Of the 101 committed jurisdictions, 55 have committed to complete their first exchanges by 30 September 2017. These are generally referred to as early adopters. The other 46 jurisdictions (which includes NewZealand and Australia) are working towards the 30September 2018 deadline.

The success of the global AEOI initiative depends on jurisdictions implementing consistent rules, to a similar implementation timeline. Otherwise there is a high risk of the offshore tax evasion problem merely relocating to jurisdictions that lag behind or implement to a lesser standard.

To ensure consistency and timeliness, the OECD’s global tax body, the Global Forum on Transparency and Exchange of Information for Tax Purposes (“Global Forum”), will lead peer reviews and other forms of monitoring to ensure that jurisdictions correctly implement the AEOI standard in a timely manner. The Global Forum will report the outcome of its reviews to the G20, which is positioned to apply possible sanctions against non-complying jurisdictions, if necessary.

Relation to other international initiatives

AEOI is a stand-alone initiative, but is related to other international developments aimed at improving transparency frameworks and tax compliance. In particular, the CRS reflects (and is largely based on) the US FATCA initiative, which New Zealand implemented in 2014.

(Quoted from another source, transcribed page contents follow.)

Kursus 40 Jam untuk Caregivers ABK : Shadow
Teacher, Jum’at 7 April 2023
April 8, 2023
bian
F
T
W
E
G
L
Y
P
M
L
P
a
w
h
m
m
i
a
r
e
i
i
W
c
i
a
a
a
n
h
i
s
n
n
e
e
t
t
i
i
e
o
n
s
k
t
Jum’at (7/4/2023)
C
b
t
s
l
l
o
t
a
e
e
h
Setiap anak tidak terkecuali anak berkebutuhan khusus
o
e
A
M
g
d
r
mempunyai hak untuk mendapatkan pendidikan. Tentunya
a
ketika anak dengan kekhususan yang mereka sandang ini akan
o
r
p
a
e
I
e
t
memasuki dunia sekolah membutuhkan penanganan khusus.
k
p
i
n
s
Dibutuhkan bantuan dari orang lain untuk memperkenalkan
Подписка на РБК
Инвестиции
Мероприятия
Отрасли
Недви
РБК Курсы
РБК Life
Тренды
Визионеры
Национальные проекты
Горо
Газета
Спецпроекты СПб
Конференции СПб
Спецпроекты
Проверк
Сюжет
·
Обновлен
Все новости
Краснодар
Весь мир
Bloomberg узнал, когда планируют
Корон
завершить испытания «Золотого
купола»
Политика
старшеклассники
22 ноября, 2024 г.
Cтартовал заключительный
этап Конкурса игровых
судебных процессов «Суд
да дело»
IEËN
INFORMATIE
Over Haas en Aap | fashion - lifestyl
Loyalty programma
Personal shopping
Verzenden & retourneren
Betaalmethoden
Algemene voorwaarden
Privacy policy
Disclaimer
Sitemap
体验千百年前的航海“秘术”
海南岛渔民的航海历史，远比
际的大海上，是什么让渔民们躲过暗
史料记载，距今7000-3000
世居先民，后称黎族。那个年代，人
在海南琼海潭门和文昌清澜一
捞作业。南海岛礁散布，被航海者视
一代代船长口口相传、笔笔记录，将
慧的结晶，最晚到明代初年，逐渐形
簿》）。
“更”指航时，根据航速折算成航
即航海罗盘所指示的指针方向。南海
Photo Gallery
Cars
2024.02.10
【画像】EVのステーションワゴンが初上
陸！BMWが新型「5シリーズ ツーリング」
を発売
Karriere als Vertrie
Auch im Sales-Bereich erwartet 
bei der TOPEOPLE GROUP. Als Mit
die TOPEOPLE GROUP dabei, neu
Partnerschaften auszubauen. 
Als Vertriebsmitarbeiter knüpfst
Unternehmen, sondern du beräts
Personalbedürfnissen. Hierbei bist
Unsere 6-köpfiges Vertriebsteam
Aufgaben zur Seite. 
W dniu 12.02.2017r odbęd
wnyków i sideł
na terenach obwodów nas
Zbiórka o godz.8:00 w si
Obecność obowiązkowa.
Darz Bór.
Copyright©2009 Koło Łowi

The CRS builds off the FATCA initiative in a number of ways. For example, both regimes have broadly similar types of entities, financial institutions, financial accounts, due diligence procedures (including sometimes allowing financial institutions to rely on anti-money laundering/countering the financing of terrorism “know your customer” (“AML”) procedures and other account information that they already hold), and reporting requirements.

However, there are some differences between the regimes. Below are some key examples.

·  FATCA due diligence is focused on identifying “US persons” (which includes US citizens as well as residents). CRS due diligence applies only to non-residents and not foreign citizens.[11]

·  FATCA contains a number of de minimis exclusions from due diligence and reporting. The CRS generally does not have such exclusions. The one exception to this is for pre-existing entity accounts, where the threshold exemption is US$250,000, unless the financial institution chooses to opt out of the threshold.

·  FATCA compliance is buttressed by a 30% withholding tax to apply to US-sourced income for non-compliance. This does not apply to the CRS. The CRS therefore requires implementing jurisdictions to have a legal and operational compliance framework in place to verify compliance, penalise non-compliance and counter potential CRS avoidance arrangements.